Тогда впервые я серьезно задумалась о религии, о существовании Бога! Постоянно возвращалась к мысли: «Если и есть где-то ад, то только внутри меня!»
На шестнадцатый день запас сонных помощников иссяк. Понимая, что у знакомого провизора мой новый приход вызовет серьезное подозрение, я решила изменить маршрут. Нехотя нацепив на себя первое попавшееся под руку платье, я выползла на свет божий, словно вампир из гроба. Правда, в отличие от моего бескровного собрата, мне бы не хватило смелости загрызть кого-то по дороге в аптеку, хотя желание такое имелось…

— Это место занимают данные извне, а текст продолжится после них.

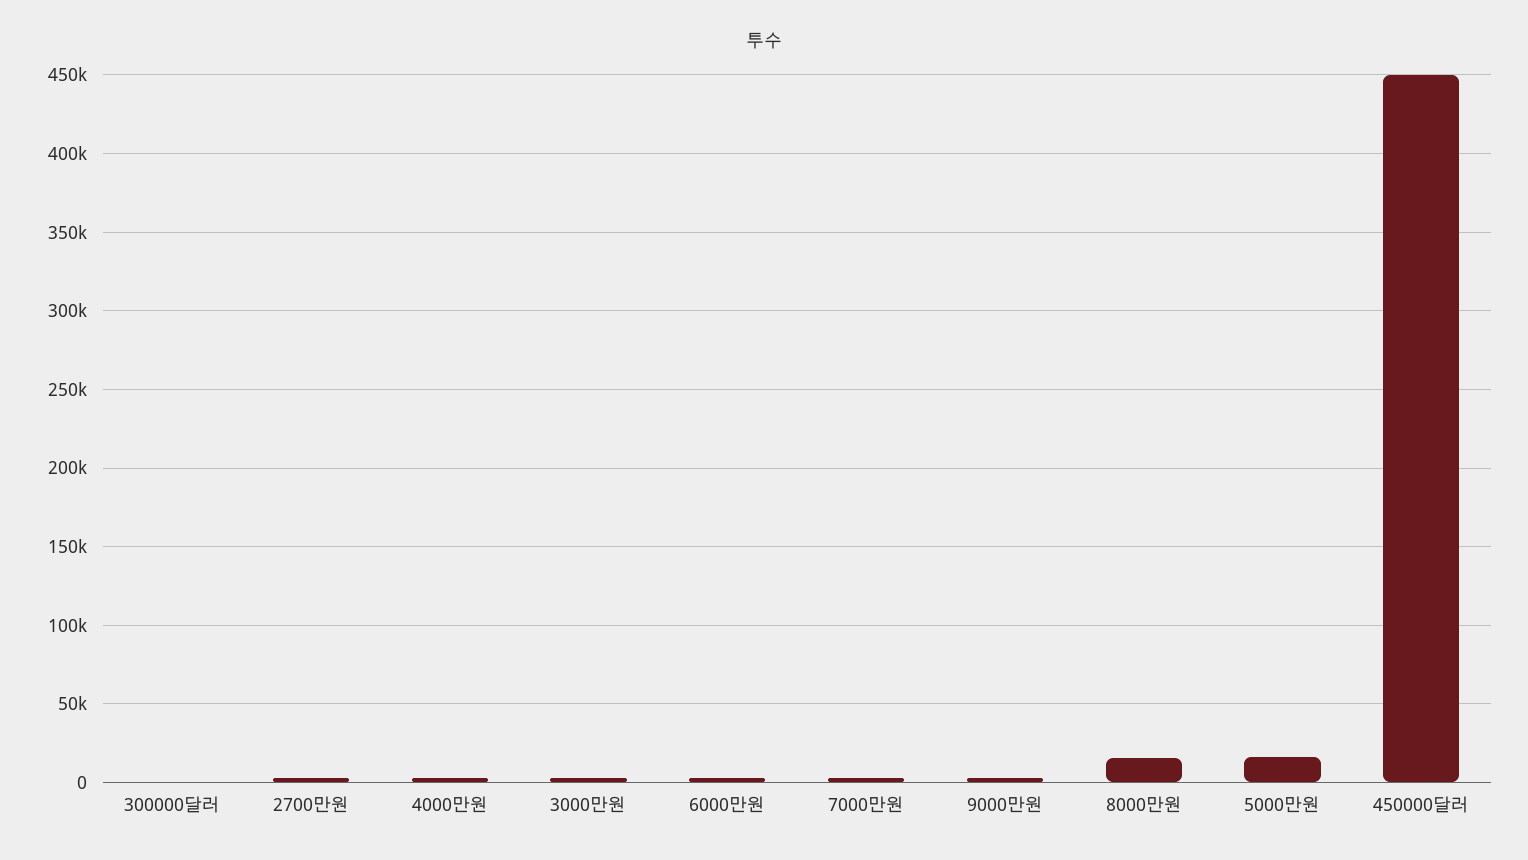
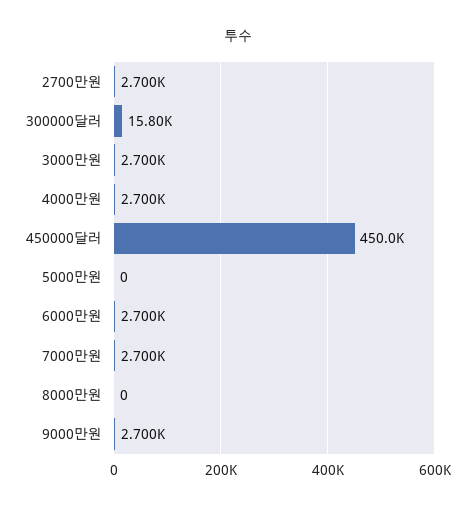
300000달러: 0 -> 15800
8000만원: 15000 -> 0
5000만원: 15000 -> 0

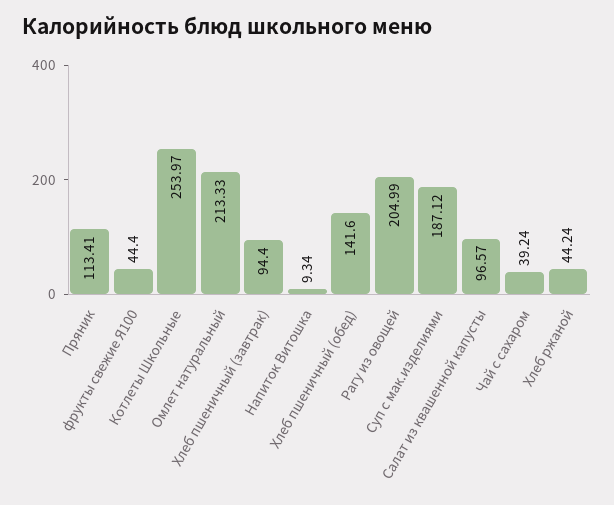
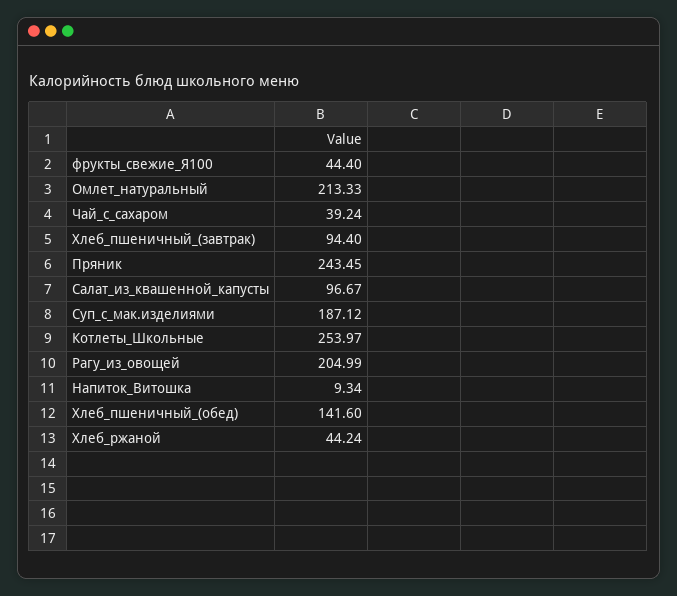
Пряник: 113.41 -> 243.45
Салат из квашенной капусты: 96.57 -> 96.67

Преодолев песчаные дюны детской площадки, я уже собралась было завернуть за угол и перейти трамвайные пути, как вдруг услышала за спиной знакомый голос.
– Привет. Пустишь в дом?
Дружелюбно улыбнувшись, Джудит слез с мотоцикла.
– Опоздал, я только оттуда. – Севший от рыданий голос звучал жалко.
– Ок. Пойду с тобой, – решил он, всем своим видом показывая, что возражений не потерпит.
– А кто приглашал? – угрюмо процедила я, нервно сжав в кармане пустую коробку от таблеток. – Нужно было раньше приходить.
– Если бы знал, пришел, – и добавил после паузы: – Хреново выглядишь.
– Зато ты выглядишь прекрасно! Был на курорте?! Чудный загар, – я хохотнула, уставившись на темнозолотистую кожу.
Джудит подождал, пока клокотание в моем горле, отдаленно напоминающее смех, прекратится.
– Я только что вернулся из Италии.
Фраза разрезала воздух на две взаимоисключающие части мира – одну для Джу, другую для меня.